IN THE WASHINGTON STATE PRISON where I live, prisoners are all issued the same clothing, making opportunities to express personal style or any form of uniqueness totally unheard of. But the recent introduction of masks into a world of bland light browns and grays has become a way for prisoners to express political views, display cultural pride, and show off their creative sides.
Prisoners are required to wear masks all of the time when out of the cell. The state has given out a handful of plain cloth masks throughout the pandemic; prisoners who want more masks or more creative masks must find their own materials. As is often true for creative expression in prison, prisoners have been forced to look high and low to find useful materials, like T-shirts or any other swathes of fabric that might be available at their jobs, to express their vision. Even scraps from the trash have been recycled and made to serve a purpose.
The Department of Corrections’ pandemic response policies have stripped us of our contact visits, many of our educational and enrichment programs, and other privileges. And yet the decorative masks are a reminder that we have not been stripped of our political views, our passions, or our ability to express who we are and what we enjoy. These photos show me and several of my fellow prisoners in our masks. Most were taken on a computer that allows incarcerated individuals to send photos to our families through the JPay prison technology service; prisoners’ families then sent the photos directly to me via JPay.
I have, along with many others, chosen to wear a mask that says “Black Lives Matter” in gold lettering on black fabric. I hand sewed this mask and attached elastic from a sleep mask sold in the prison store. (The above photo was taken by a Department of Corrections official at my recent wedding.) As a white man who grew up in an all-Black community in Tacoma, Washington, I feel it’s important to show there is support behind these walls for the movement, especially since the majority of incarcerated people come from impoverished communities of color, which are the most targeted by police and the corrupt criminal justice system.
Guards have frequently asked why I wear the mask. Many look at it with disgust, seeing it as a threat, rather than a demand for equality. But not all guards feel disturbed by the BLM movement: Though it’s still much more common to see guards wearing “Make American Great Again” masks, at least one Black female guard came in to work with a BLM mask on. This is another strange part of this intrusion of self-expression into the prison space: We now get insight into our guards, who also wear masks that advertise their passions, from rock bands to political movements to sports teams. Some guards wear gag masks, like those depicting a beard or a crazy facial expression, in order to introduce some levity in an otherwise challenging environment.

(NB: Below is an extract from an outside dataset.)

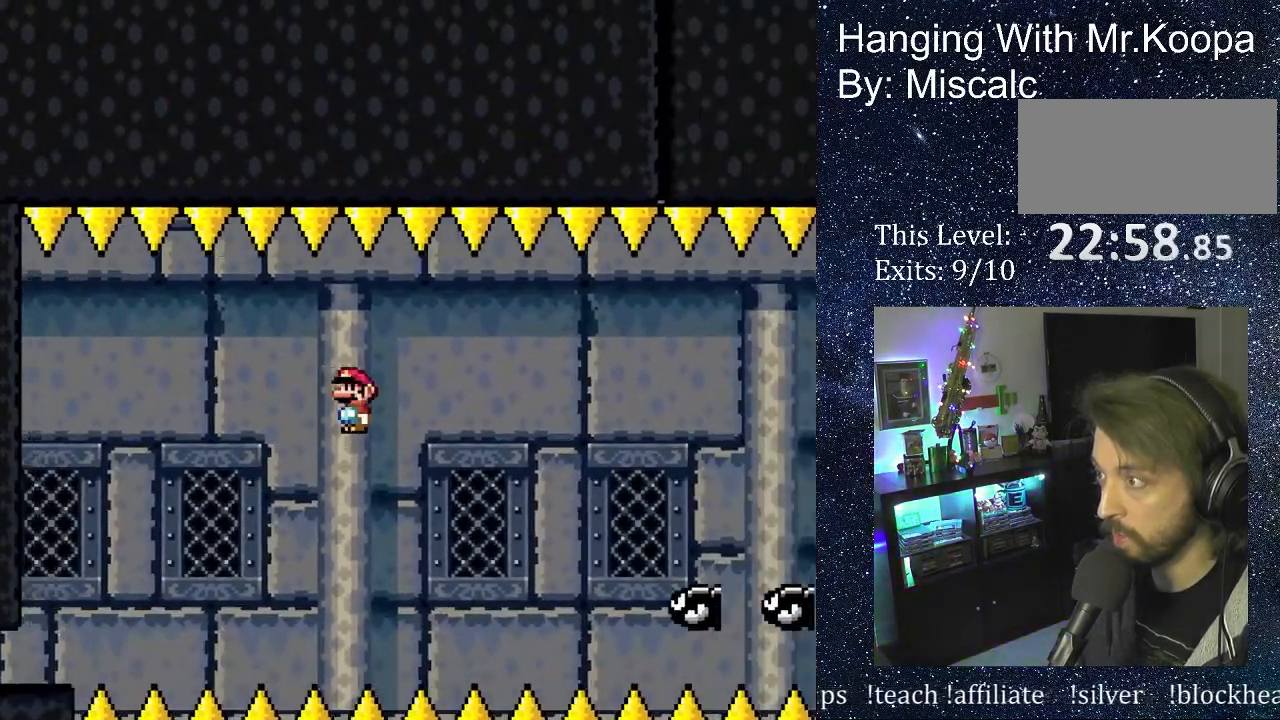
{"buttons": ["A", "X", "DPAD_RIGHT"], "events": []}
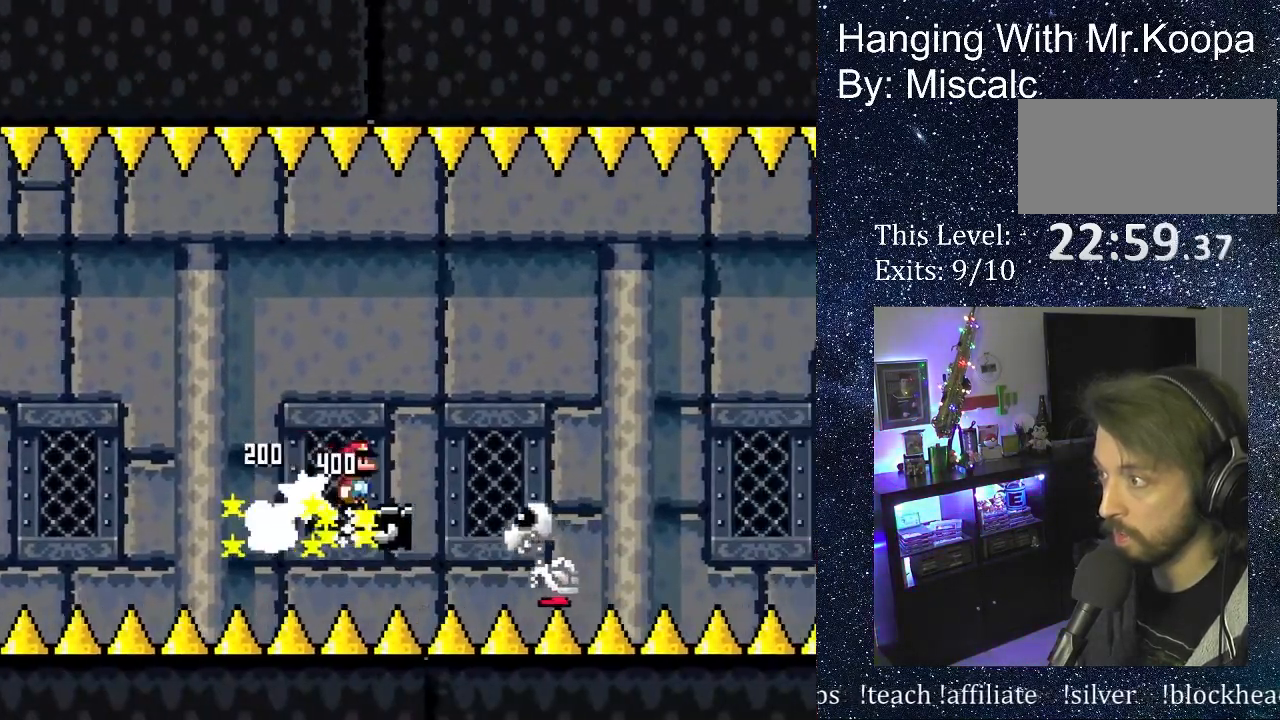
{"buttons": ["A", "X", "DPAD_RIGHT"], "events": []}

BLM is not the only political movement that prisoners are wearing on their faces. Augustus, who is an enrolled member of the Okanagan Indian Band, wants to bring attention to the Missing and Murdered Indigenous Women movement. “In Montana, Native women make up just 5% of the population, yet they account for 30% of all missing and murdered women,” he told me. “I recently watched a special about this and it left me feeling anger, sadness, and frustration. I knew this was something I wanted to stand behind. Today I am proud to walk around the prison with a mask that brings attention to this important movement.”
Tommy, a talented painter, has created various masks with horror or gothic themes: zombies with grotesque rotting faces, skeleton jaw lines, fanged mouths. “We all wear the same stuff—I don’t want to look like everyone else. I want to express my style as an individual,” he said. Another prisoner, Brandon, who is also a painter, said, “COVID is so serious. I painted my mask to make something fun.”
Prisoners are deeply passionate about their sports teams, and masks that celebrate a favorite team are common. Charles, pictured, is one brave soul proudly sporting his San Francisco 49ers mask deep in Seattle Seahawk territory. “I was born in the Bay Area. I love my hometown, so I can’t do nothing but rep the Niners,” he told me.
Some prisoners choose simply to show their pride in their native countries. JoJo was born in the Democratic Republic of Congo and is also an American citizen. He wears a mask that displays both flags and the words “one love.” “It is important to show that we’re all in this together,” he told me. “It doesn’t matter where you are from, we are all human facing the same struggles.”
It has been a privilege to get to know the many individuals I spend my life with. And, living around hundreds of people, it can be difficult to get to know them all. Masks have changed that, in a sense. If there’s a silver lining to be found during these times, it’s that we can now share a small piece of who we are with one another.